A man prospecting for oil in the desert leaves his camp and arrives 42km on a bearing of 032°. He then drives 28km on a bearing of 154°. How far is he then from his base camp and what is his bearing from it?
Using trigonometry and vector addition:
1. Convert the two bearings to Cartesian coordinates:
42 km on a bearing of 032° = (42 cos 32°, 42 sin 32°) ≈ (35.75, 21.95)
28 km on a bearing of 154° = (28 cos 154°, 28 sin 154°) ≈ (-16.77, 25.23)
Note: The negative x-component for the second vector indicates it points to the left (west) of the first vector.
2. Add the two vectors to find the resultant displacement:
(35.75, 21.95) + (-16.77, 25.23) ≈ (18.98, 47.18)
This means the man is approximately 18.98 km east and 47.18 km north from his base camp.

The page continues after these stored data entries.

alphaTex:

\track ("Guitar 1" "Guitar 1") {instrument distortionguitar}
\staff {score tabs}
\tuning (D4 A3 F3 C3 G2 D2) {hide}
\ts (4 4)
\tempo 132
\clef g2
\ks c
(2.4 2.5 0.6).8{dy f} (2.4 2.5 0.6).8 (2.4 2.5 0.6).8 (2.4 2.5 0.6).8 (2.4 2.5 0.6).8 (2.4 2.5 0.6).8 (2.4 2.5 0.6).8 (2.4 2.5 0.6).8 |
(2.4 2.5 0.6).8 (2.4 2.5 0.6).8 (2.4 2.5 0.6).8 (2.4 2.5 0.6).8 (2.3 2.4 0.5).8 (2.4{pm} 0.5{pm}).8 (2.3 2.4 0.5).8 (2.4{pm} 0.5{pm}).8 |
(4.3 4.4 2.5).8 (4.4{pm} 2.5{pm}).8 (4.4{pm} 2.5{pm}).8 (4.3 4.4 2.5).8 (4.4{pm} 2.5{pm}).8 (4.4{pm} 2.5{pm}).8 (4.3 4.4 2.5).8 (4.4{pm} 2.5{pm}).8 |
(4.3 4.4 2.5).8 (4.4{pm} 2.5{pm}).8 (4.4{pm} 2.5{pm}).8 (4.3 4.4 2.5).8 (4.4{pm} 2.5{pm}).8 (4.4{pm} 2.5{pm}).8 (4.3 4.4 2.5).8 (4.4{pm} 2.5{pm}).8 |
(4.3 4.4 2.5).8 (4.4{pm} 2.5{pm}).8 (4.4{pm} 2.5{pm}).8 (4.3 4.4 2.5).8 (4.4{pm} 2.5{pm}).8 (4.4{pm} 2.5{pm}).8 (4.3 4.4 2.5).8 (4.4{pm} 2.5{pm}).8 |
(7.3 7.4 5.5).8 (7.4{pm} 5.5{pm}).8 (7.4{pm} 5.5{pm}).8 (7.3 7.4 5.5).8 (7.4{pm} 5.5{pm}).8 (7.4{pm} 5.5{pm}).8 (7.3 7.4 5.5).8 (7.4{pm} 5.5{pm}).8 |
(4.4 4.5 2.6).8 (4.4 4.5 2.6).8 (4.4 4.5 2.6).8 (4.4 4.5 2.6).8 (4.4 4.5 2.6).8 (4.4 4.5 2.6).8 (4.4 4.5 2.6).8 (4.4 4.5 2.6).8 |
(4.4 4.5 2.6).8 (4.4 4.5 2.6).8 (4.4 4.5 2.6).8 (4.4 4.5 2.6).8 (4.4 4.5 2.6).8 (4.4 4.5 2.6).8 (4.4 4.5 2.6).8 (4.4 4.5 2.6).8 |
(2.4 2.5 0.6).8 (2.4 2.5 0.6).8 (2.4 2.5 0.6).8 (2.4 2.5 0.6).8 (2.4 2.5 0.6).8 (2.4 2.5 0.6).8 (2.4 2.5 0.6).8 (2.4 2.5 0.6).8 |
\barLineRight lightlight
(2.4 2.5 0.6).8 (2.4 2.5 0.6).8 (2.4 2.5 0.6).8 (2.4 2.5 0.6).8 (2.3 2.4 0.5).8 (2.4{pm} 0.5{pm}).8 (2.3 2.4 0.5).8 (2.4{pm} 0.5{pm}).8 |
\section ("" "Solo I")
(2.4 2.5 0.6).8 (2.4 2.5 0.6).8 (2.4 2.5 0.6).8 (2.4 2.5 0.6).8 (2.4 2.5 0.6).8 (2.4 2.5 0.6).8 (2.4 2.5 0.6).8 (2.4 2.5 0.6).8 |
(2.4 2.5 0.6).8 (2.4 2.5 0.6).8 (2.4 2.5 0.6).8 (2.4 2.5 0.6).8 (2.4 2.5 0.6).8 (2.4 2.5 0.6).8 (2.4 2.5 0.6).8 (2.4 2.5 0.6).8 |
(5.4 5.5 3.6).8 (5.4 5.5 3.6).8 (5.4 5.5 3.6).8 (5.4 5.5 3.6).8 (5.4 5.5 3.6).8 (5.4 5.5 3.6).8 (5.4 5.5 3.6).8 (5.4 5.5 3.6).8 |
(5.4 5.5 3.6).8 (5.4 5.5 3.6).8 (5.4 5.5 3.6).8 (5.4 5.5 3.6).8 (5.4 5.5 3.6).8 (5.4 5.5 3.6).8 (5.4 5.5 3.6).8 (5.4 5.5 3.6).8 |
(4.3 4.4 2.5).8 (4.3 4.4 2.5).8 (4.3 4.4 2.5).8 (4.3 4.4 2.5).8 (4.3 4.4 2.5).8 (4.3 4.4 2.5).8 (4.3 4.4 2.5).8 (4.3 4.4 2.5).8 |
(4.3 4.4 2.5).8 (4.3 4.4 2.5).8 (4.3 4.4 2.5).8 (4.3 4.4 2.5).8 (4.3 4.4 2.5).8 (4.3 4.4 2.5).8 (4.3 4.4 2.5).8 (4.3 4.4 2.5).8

3. Find the magnitude and direction of the resultant vector:
magnitude = sqrt((18.98)^2 + (47.18)^2) ≈ 50.72 km
direction = atan(47.18/18.98) ≈ 68.7°
This means the man is approximately 50.72 km away from his base camp, and his bearing from it is approximately 068° (east of north).
To find the distance and bearing from the base camp, we can use vector addition and trigonometry.
First, let's convert the bearings to angles in degrees:
032° = 32°
154° = 154°
Now, let's find the x and y components of each leg of the journey using trigonometry.
Leg 1: Distance = 42km, Bearing = 32°
x1 = 42 * cos(32°) ≈ 35.217 km
y1 = 42 * sin(32°) ≈ 21.561 km
Leg 2: Distance = 28km, Bearing = 154°
x2 = 28 * cos(154°) ≈ -7.596 km
y2 = 28 * sin(154°) ≈ 25.751 km
Next, let's add the x and y components to find the final displacement from the base camp.
x_total = x1 + x2 ≈ 35.217 km + (-7.596 km) ≈ 27.621 km
y_total = y1 + y2 ≈ 21.561 km + 25.751 km ≈ 47.312 km
To find the distance from the base camp, we can use the Pythagorean theorem:
distance = sqrt(x_total^2 + y_total^2) ≈ sqrt((27.621 km)^2 + (47.312 km)^2) ≈ sqrt(764.834 km^2 + 2235.065 km^2) ≈ sqrt(3000.899 km^2) ≈ 54.834 km
The man is approximately 54.834 km from his base camp.
Lastly, let's find the bearing from the base camp using trigonometry.
bearing = arctan(y_total / x_total)
bearing ≈ arctan(47.312 km / 27.621 km)
Note: Depending on the calculator or software being used, the bearing angle may be given in the range -180° to +180° or in the range 0° to 360°. For simplicity, let's assume the range is 0° to 360°.
When the arctan is taken, the result is approximately 59.898°.
Since the x and y components are both positive, the bearing is in the first quadrant.
Therefore, the man's bearing from the base camp is approximately 59.898°.